In a double-blind, randomized, 5-wk, parallel intervention study, 42 healthy young men were given 115 g fat/d from test butter that was high in vaccenic acid (3.6 g vaccenic acid/d) or a control butter with a low content of vaccenic acid.
The intake of the vaccenic acid–rich diet resulted in 6% and 9% lower total cholesterol and plasma HDL-cholesterol concentrations, respectively, than did the intake of the control diet (P = 0.05 and 0.002, respectively), whereas the ratio of total to HDL cholesterol did not differ significantly between the groups.
Conclusion: Butter high in ruminant trans and monounsaturated FAs resulted in significantly lower total and HDL cholesterol than did the control butter with higher amounts of saturated FAs.”
Source – Clinical Study:
Effects of butter high in ruminant trans and monounsaturated fatty acids on lipoproteins, incorporation of fatty acids into lipid classes, plasma C-reactive protein, oxidative stress, hemostatic variables, and insulin in healthy young men
http://www.ajcn.org/content/83/2/237.full
And another thing:
It’s beyond belief that the Heart Foundation claims butter has 20 times the trans fats of margarine, even if we were to assume that margarine contained only 1% – that would mean butter had 20% of trans fat !
People out there, I hope you’ve got your thinking caps on.
Doesn’t the Heart Foundation have ticks on some McDonald meals?
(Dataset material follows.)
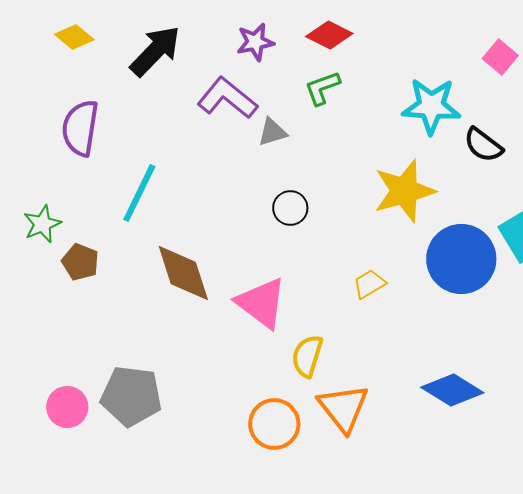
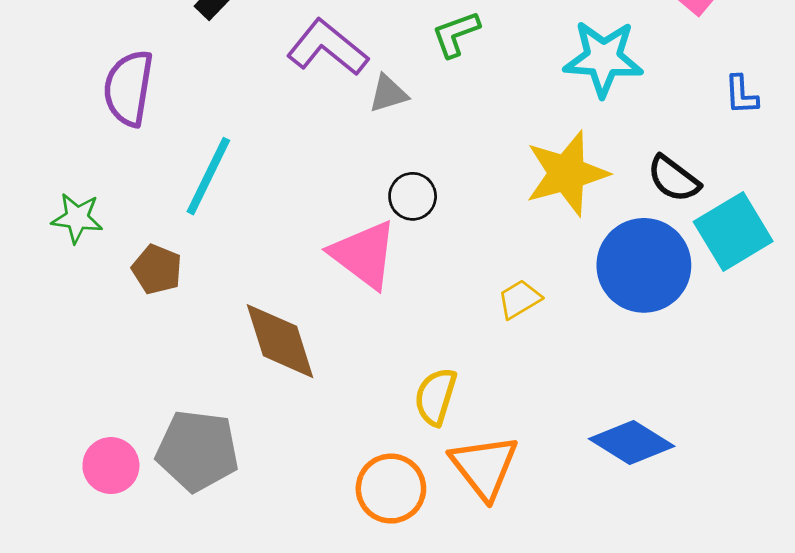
black semicircle: (483, 145) -> (674, 179), moved
green star: (42, 224) -> (77, 218), turned 30
brown pentagon: (80, 262) -> (157, 269), moved
brown diamond: (183, 273) -> (280, 341), moved
pink triangle: (261, 303) -> (364, 255), moved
I don’t listen to what they say.
I’ve been eating butter like there’s no tomorrow for the past at least 10 years. Sometimes a block of butter in 2 days. I am over 40, still have a six-pack showing and my total cholesterol reading is 4.9. Margarine tastes like plastic. Butter has trans fats but the natural variety, not man-made. Unfortunately, the health and scientific community tend to lump both in the same bucket.
With using margarine made from seed oils namely canola naturally you would get a daily dose of omega 6 which would add to the omega 6 received though fast food, restaurant and processed foods. The oversupply of omega 6 to omega 3 ratios would assist in causing inflammation (heart disease being one among other inflammatory deceases).